For his directorial debut actor Paul Dano (“Love & Mercy,” “There Will Be Blood”) took on the challenging task of adapting Richard Ford's 1990 novel of the same name. As could be expected from an attempt to visually represent Ford's endogenous storytelling, the screenplay, which Dano co-wrote with his partner, actor Zoe Kazan (“Ruby Sparks,” “The Big Sick”), doesn't adequately convey the interior of the characters in this domestic drama, making their actions seem overhasty and implausible.
Jake Gyllenhaal plays Jerry Brinson, an overly personable golf pro who has moved his family from the Pacific Northwest to Montana in 1960. His wife, Jeanette (Carey Mulligan), and son, Joe (Ed Oxenbould), are reluctantly settling in to the small town, anxiously trying to keep up the pretense of optimism.

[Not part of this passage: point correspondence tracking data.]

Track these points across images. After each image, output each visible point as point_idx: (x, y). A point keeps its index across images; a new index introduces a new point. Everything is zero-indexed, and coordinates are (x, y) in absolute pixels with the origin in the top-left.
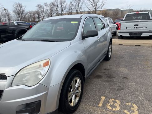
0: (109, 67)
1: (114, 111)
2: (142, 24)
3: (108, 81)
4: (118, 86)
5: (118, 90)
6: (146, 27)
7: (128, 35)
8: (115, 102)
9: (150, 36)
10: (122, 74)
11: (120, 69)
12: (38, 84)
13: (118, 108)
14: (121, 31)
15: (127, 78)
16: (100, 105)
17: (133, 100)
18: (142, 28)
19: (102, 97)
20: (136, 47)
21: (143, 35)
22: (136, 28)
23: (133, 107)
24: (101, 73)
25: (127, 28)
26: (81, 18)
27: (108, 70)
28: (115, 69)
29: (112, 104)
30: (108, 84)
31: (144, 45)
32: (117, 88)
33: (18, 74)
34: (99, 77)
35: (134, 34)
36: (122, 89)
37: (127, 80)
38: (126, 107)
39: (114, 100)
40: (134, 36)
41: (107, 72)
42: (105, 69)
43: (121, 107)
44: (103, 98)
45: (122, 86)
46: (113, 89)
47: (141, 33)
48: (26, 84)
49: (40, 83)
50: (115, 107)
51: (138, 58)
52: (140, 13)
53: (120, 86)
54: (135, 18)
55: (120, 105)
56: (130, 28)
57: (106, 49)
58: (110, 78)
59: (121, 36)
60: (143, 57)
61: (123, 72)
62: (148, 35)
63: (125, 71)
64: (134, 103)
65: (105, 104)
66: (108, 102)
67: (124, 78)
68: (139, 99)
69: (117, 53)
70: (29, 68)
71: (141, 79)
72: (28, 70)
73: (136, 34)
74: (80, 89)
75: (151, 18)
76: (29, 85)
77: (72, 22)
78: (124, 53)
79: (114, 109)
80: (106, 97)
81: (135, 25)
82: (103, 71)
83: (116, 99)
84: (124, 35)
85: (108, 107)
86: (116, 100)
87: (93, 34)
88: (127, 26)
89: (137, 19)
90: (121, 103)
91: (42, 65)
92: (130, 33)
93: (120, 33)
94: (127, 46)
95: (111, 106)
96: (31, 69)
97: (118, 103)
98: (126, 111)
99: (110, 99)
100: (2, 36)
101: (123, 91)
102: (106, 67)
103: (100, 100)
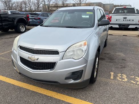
0: (108, 52)
1: (123, 82)
2: (130, 17)
3: (110, 62)
4: (120, 66)
5: (121, 68)
6: (133, 20)
7: (117, 26)
9: (136, 27)
10: (120, 57)
11: (118, 54)
12: (82, 58)
13: (126, 80)
14: (112, 22)
15: (125, 60)
16: (112, 77)
17: (135, 75)
18: (130, 20)
19: (111, 73)
20: (124, 37)
21: (130, 27)
22: (124, 20)
23: (137, 79)
24: (103, 56)
25: (117, 20)
27: (108, 54)
28: (114, 54)
29: (120, 77)
30: (111, 64)
31: (130, 35)
32: (120, 67)
33: (68, 51)
34: (102, 59)
35: (123, 26)
36: (124, 67)
37: (125, 61)
38: (131, 79)
39: (121, 74)
40: (122, 28)
41: (108, 56)
42: (105, 54)
43: (128, 79)
44: (112, 73)
46: (117, 68)
47: (129, 25)
48: (74, 58)
49: (83, 57)
50: (124, 79)
51: (128, 45)
53: (122, 66)
54: (122, 12)
55: (126, 78)
56: (120, 20)
58: (112, 60)
60: (132, 44)
61: (120, 56)
62: (134, 27)
63: (122, 55)
64: (137, 76)
65: (115, 77)
66: (117, 76)
67: (123, 60)
69: (109, 41)
70: (73, 47)
71: (136, 61)
73: (124, 26)
74: (97, 66)
75: (136, 12)
76: (76, 59)
77: (87, 13)
78: (115, 41)
79: (123, 80)
80: (114, 73)
81: (124, 18)
82: (104, 55)
83: (122, 74)
84: (114, 26)
85: (118, 79)
86: (123, 75)
87: (105, 24)
88: (117, 19)
89: (124, 13)
90: (127, 76)
91: (83, 44)
92: (120, 25)
94: (116, 36)
95: (120, 78)
96: (74, 47)
97: (125, 76)
98: (132, 81)
99: (118, 74)
100: (3, 24)
101: (126, 69)
102: (105, 52)
103: (110, 75)
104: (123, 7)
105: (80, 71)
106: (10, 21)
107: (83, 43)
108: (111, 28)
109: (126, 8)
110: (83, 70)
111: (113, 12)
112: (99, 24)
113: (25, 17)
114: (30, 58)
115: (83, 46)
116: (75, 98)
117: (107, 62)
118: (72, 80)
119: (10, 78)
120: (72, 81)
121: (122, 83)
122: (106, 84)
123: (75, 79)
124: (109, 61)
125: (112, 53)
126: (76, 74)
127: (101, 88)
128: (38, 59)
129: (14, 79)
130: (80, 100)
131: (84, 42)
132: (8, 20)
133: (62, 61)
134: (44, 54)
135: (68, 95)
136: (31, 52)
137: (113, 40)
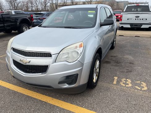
0: (115, 55)
2: (143, 16)
3: (116, 66)
4: (126, 70)
5: (127, 72)
6: (146, 19)
7: (129, 26)
8: (126, 81)
9: (150, 27)
10: (128, 60)
11: (126, 56)
12: (77, 61)
13: (130, 85)
14: (123, 22)
15: (133, 64)
16: (115, 82)
17: (141, 80)
18: (143, 19)
19: (114, 77)
20: (136, 38)
21: (143, 27)
22: (137, 19)
23: (142, 84)
24: (109, 59)
25: (128, 19)
26: (97, 8)
27: (115, 57)
28: (121, 57)
29: (124, 82)
30: (117, 68)
31: (143, 36)
32: (126, 71)
33: (61, 53)
34: (108, 62)
35: (135, 25)
36: (131, 72)
37: (133, 65)
38: (136, 85)
39: (125, 79)
40: (134, 28)
41: (114, 59)
42: (112, 56)
43: (132, 84)
44: (116, 78)
45: (130, 69)
46: (122, 72)
47: (142, 24)
48: (68, 61)
50: (128, 84)
51: (139, 47)
52: (140, 5)
53: (128, 70)
54: (135, 10)
55: (131, 83)
56: (132, 19)
57: (113, 38)
58: (118, 63)
59: (122, 27)
60: (143, 46)
61: (128, 59)
62: (147, 26)
63: (130, 58)
64: (143, 81)
65: (118, 82)
66: (121, 81)
67: (131, 63)
68: (146, 79)
69: (119, 43)
70: (68, 49)
71: (145, 64)
72: (67, 50)
73: (137, 25)
74: (98, 70)
75: (150, 11)
76: (70, 62)
77: (89, 12)
78: (125, 43)
79: (127, 86)
80: (118, 77)
81: (136, 17)
82: (110, 58)
83: (126, 78)
84: (125, 26)
85: (122, 84)
86: (127, 80)
88: (129, 18)
89: (137, 11)
90: (132, 81)
92: (131, 24)
93: (121, 24)
94: (127, 36)
95: (124, 83)
96: (69, 49)
97: (129, 81)
98: (137, 87)
99: (122, 78)
100: (5, 24)
101: (132, 73)
102: (113, 54)
103: (114, 80)
104: (136, 5)
105: (75, 75)
106: (12, 22)
107: (78, 45)
108: (122, 29)
109: (139, 5)
110: (78, 74)
111: (124, 11)
112: (101, 24)
113: (29, 17)
114: (22, 61)
115: (78, 48)
116: (71, 103)
117: (112, 65)
118: (66, 84)
119: (7, 82)
120: (66, 86)
121: (125, 88)
122: (108, 89)
123: (69, 84)
124: (115, 64)
125: (120, 56)
126: (71, 79)
127: (101, 94)
128: (30, 61)
129: (10, 83)
130: (76, 106)
131: (80, 43)
132: (10, 21)
133: (55, 64)
134: (36, 56)
135: (64, 101)
136: (23, 55)
137: (123, 41)
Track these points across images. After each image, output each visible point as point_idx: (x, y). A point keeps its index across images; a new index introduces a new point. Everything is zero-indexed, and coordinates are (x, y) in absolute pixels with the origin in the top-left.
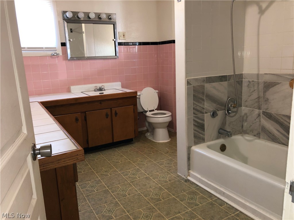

Despite his family's support, Jerry gets fired for betting with members of the golf club where he works, and instead of finding a comparable job or accepting the job back, he joins up with the oddballs and drifters, “the deadbeats,” as Jeanette calls them, who are trundled to the mountains to fight the wildfires burning the adjacent landscape.
For all her steely resolve to buoy her family in the first 20 minutes of the movie, including taking a job teaching some of the adult townsfolk to swim, Jeanette transforms almost instantly in Jerry's absence. Mulligan, whose expressive face conveyed the character's latent dread, which is all the more affecting because of its understatement, in these early scenes, explodes into a stagy stereotype; a Tennessee Williams' vamp without the Southern charm or caged-up edge. And because Dano shoots her from outsider her own point of view, we have no understanding of her feelings beyond wild, unfocused desperation.
When Ford granted Dano the rights to his novel, he told the aspiring director, “My book’s my book, and your picture’s your picture.” Still, some of the alterations he and Kazan wrote into the script are unjustifiable. Take, for example, the first line of the novel: "In the fall of 1960, when I was sixteen and my father was for a time not working, my mother met a man named Warren Miller and fell in love with him." It's a concise cause and effect that's missing entirely from Dano and Kazan's script.
Where Ford also has the advantage is in the age and perspective of his narrator. On-screen, Joe is limited to his age at the time of the events, 14, and this choice restricts his understanding of them. But it doesn't seem to matter to Dano, who shoots this immature perspective through the unnatural, self-conscious angles of a first-time director.